The third is that blame is (not a perception of objective blameworthiness but) a negative emotional reaction to what the person blamed has done. This view is most closely associated with P. F. Strawson, who took it to be a brute fact about us that we often hold one another responsible and have accompanying reactive attitudes towards each other. Sher argues against this view on the grounds that it is too naturalistic to account for the idea that blame can be deserved.

Having explained what blame is not, Sher takes the next chapter to tell us what blame is, though his account weaves together threads of each of the accounts he has rejected. He certainly accepts that blame includes a belief that someone has acted badly or has a bad character. But it also involves a desire about the present and past that people not have acted badly and not have bad characters. When people have acted badly, this desire is frustrated. When we are the ones who acted badly, this desire is reflected in feelings of guilt and in apologetic expressions of a current responsiveness to moral requirements we wish we had not transgressed. When others are the ones who acted badly, the desire is characteristically reflected in reproaches aimed at eliciting a similar responsiveness in others. But the dispositions to feel guilt or anger and to reproach or apologize are "causally dependent on, and are unified only by their common origins in, the relevant beliefs and desires" (p. 116). So blame is constituted by belief-desire pairs, but these explicably cause "a characteristic set of behavioral and affective dispositions" (p. 137).

Sher's final chapter is "in praise of blame". He argues that blame is too closely tied to morality to purge.
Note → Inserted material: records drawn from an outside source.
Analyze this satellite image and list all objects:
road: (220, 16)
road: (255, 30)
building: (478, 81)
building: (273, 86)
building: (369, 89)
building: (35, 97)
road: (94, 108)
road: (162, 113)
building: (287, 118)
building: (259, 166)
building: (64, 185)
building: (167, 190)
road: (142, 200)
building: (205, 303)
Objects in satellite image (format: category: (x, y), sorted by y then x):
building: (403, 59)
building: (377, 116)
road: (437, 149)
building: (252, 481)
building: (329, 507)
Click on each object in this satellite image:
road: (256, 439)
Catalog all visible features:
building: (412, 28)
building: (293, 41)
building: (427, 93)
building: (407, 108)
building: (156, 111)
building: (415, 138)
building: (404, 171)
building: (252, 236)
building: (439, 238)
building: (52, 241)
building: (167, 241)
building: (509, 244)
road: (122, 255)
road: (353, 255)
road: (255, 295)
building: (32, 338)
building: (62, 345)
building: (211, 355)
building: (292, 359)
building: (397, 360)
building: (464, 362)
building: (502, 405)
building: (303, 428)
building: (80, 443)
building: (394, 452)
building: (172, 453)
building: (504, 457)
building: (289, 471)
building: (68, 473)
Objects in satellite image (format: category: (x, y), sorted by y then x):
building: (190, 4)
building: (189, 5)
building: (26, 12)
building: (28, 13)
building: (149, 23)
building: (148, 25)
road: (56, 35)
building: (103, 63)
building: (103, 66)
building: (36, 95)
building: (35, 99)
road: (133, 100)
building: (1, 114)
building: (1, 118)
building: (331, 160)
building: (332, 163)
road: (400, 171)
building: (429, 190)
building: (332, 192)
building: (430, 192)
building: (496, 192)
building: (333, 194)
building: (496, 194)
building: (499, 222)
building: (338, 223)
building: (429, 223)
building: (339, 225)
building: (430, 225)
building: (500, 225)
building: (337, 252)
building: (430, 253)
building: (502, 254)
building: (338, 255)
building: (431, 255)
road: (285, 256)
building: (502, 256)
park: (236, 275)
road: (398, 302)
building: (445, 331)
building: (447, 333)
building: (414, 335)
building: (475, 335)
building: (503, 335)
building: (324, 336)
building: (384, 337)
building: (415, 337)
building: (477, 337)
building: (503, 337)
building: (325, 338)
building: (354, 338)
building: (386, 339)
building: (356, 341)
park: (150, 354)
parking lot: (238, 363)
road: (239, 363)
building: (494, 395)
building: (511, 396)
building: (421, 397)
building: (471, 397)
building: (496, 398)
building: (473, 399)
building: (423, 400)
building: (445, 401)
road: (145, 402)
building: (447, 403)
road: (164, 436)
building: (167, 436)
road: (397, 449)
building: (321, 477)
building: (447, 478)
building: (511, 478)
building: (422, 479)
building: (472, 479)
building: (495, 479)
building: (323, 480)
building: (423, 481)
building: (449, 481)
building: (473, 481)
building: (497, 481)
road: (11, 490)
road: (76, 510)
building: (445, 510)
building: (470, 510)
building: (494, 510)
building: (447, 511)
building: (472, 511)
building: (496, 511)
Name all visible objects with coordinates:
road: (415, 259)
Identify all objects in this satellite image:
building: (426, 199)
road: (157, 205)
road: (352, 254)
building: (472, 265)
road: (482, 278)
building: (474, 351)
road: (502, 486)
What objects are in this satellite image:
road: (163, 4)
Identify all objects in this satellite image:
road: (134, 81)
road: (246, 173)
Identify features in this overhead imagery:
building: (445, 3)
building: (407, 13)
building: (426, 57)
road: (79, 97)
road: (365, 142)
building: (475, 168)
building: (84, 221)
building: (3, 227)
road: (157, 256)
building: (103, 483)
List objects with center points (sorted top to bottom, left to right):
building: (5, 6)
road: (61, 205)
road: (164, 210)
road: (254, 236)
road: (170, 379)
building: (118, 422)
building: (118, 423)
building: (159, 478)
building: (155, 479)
Nor should we want to purge it. The very reasons that justify moral principles also justify both the desire that those principles not be flouted and the blaming of whoever does flout them (pp. 130, 132). Morality is practical in the sense that "the primary task of morality is to guide action" (p. 123). Sher adds that moral requirements are universal, omnitemporal, overriding and inescapable (p. 123). These formal features taken as a group, Sher argues, imply that full acceptance of a moral principle is "conceptually bound up with" desiring that the principle not have been violated (p. 124). Since the belief that a moral principle is justified entails the desire that the principle not have been violated, and this belief-desire pair constitutes blame and gives rise to the familiar affective dispositions, whatever justifies the moral principle in the first place also justifies blame as a response to its violation.

Sher's book is careful and penetrating. Everyone interested in blame should study it.